### [TEXTO PROPORCIONADO]
========================================================================

ALBERT CAMUS Y EL MITO DE SÍSIFO


Los dioses habían condenado a Sísifo a subir sin cesar una roca hasta la cima de una montaña desde donde la piedra volvía a caer por su propio peso. Habían pensado con algún fundamento que no hay castigo más terrible que el trabajo inútil y sin esperanza.

Eso creyeron los dioses que, con su absoluto poder, conseguirían doblegar el espíritu inteligente e indomable de Sísifo. Pensaron que una simple condena infinita en un trabajo sin esperanza y agotador lograría que el corazón de Sísifo, tejedor de ardides, y su inteligencia, capaz de engañar a los dioses y descubrir, encadenando a Tánatos los secretos de la inmortalidad, se diluyeran como un azucarillo en el agua, esa bendición del agua que Sísifo prefirió a los rayos celestes.

Sísifo, que como todo hombre fue sabio alguna vez y, alguna vez, bandido; que fue capaz del bien absoluto y del mal despótico durante la vida que vivió; propietario como todo hombre de pecados y bondades; acabó siendo procesado, capturado y encadenado después de que fuera decretada su condena: Su desprecio de los dioses, su odio a la muerte y su apasionamiento por la vida le valieron ese suplicio indecible en el que todo el ser se dedica a no acabar nada. El mismo Hermes ha venido a arrastrarlo hacia el Hades, allí tiene preparada una gran piedra forjada por Titanes y una gran montaña a cuya cima llegará penosamente cada día arrastrando la roca que es su condena; y que volverá a caer, obligando a Sísifo a volver a subirla con la conciencia de que una vez en la cima la piedra caerá de nuevo.

Al final de ese largo esfuerzo, medido por el espacio sin cielo y el tiempo sin profundidad, se alcanza la meta. Sísifo ve entonces cómo la piedra desciende en algunos instantes hacia ese mundo inferior desde el que habrá de volver a subirla hasta las cimas, y baja de nuevo a la llanura.

========================================================================

### [TAREA ASIGNADA 1]
Transcribe del texto sobre el mito de Sísifo el fragmento que va desde "ALBERT CAMUS Y" hasta "los rayos celestes.".
### [TAREA ASIGNADA 2]
Retoma el texto sobre el mito de Sísifo y continúalo desde donde termina.

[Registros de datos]
========================================================================

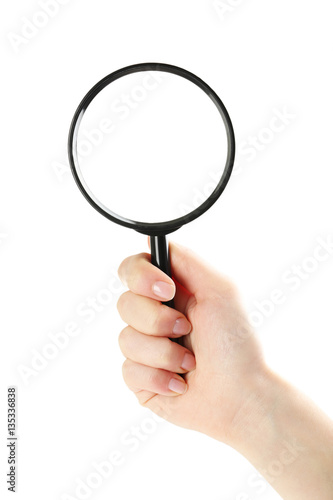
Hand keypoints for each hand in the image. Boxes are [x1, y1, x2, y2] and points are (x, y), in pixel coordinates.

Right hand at [117, 241, 266, 444]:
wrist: (242, 397)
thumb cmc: (236, 344)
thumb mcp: (220, 289)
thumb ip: (186, 260)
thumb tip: (151, 242)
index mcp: (171, 292)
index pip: (132, 269)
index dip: (140, 278)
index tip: (165, 290)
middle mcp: (155, 317)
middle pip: (124, 303)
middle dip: (158, 320)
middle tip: (186, 328)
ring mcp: (146, 348)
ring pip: (125, 339)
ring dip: (163, 353)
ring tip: (189, 362)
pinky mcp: (141, 379)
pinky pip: (128, 370)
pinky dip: (159, 377)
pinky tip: (181, 383)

========================================================================

### [RESPUESTA FINAL 1]
ALBERT CAMUS Y EL MITO DE SÍSIFO


Los dioses habían condenado a Sísifo a subir sin cesar una roca hasta la cima de una montaña desde donde la piedra volvía a caer por su propio peso. Habían pensado con algún fundamento que no hay castigo más terrible que el trabajo inútil y sin esperanza.

Eso creyeron los dioses que, con su absoluto poder, conseguirían doblegar el espíritu inteligente e indomable de Sísifo. Pensaron que una simple condena infinita en un trabajo sin esperanza y agotador lograría que el corazón de Sísifo, tejedor de ardides, y su inteligencia, capaz de engañar a los dioses y descubrir, encadenando a Tánatos los secretos de la inmortalidad, se diluyeran como un azucarillo en el agua, esa bendición del agua que Sísifo prefirió a los rayos celestes.

### [RESPUESTA FINAL 2]
Terrible condena, ¿verdad?, pero los dioses no han pensado en el camino de vuelta, cuando Sísifo regresa para recoger la enorme piedra. Zeus, Hermes, Tánatos y Ares sólo han pensado en la condena, en el infinito esfuerzo inútil de arrastrar una enorme piedra que vuelve a caer una y otra vez. Sísifo no tiene ninguna esperanza de que la piedra se quede alguna vez en la cima y por fin pueda descansar; pero eso no quiere decir que haya sido derrotado. Sísifo, proletario de los dioses, impotente y rebelde, conoce toda la magnitud de su miserable condición: en ella piensa durante su descenso. La clarividencia que debía constituir su tormento consuma al mismo tiempo su victoria. No hay destino que no se venza con el desprecio. Con el desprecio y la alegría.

Por eso me fui de viaje a Argel, para saludar al único hombre, hijo de una sordomuda que no sabía leer y huérfano de un joven movilizado por la vorágine de la guerra, muerto en la batalla del Marne, que creyó que Sísifo podía vencer el castigo con la alegría: Por lo tanto, si el descenso se hace algunos días con dolor, puede hacerse también con alegría. Esta palabra no está de más. Sigo imaginándome a Sísifo volviendo hacia su roca, y el dolor estaba al comienzo. Cuando las imágenes de la tierra se aferran demasiado fuertemente al recuerdo, cuando el llamamiento de la felicidad se hace demasiado apremiante, sucede que la tristeza surge en el corazón del hombre: es la victoria de la roca, la roca misma. Incluso en el absurdo sin esperanza puede surgir la alegría, por esa rendija que la vida abre en el camino de vuelta.

El obrero actual trabaja durante todos los días de su vida en las mismas tareas y ese destino no es menos absurdo. Pero no es trágico sino en los raros momentos en que se hace consciente. A la vuelta, incluso sin esperanzas, puede hallar la alegría. A Sísifo le han robado las esperanzas, lo han hundido en el absurdo, en un esfuerzo que no terminará nunca, pero es en el descenso, en esos momentos en los que vuelve para recuperar la piedra infinita, donde es capaz de vivir la alegría.

El esfuerzo mismo para llegar a las cimas basta para llenar un corazón de hombre. Hay que imaginarse a Sísifo dichoso, porque en ese camino de vuelta para volver a su condena, a pesar del absurdo que lo rodea, encuentra seres mágicos y bienaventurados momentos.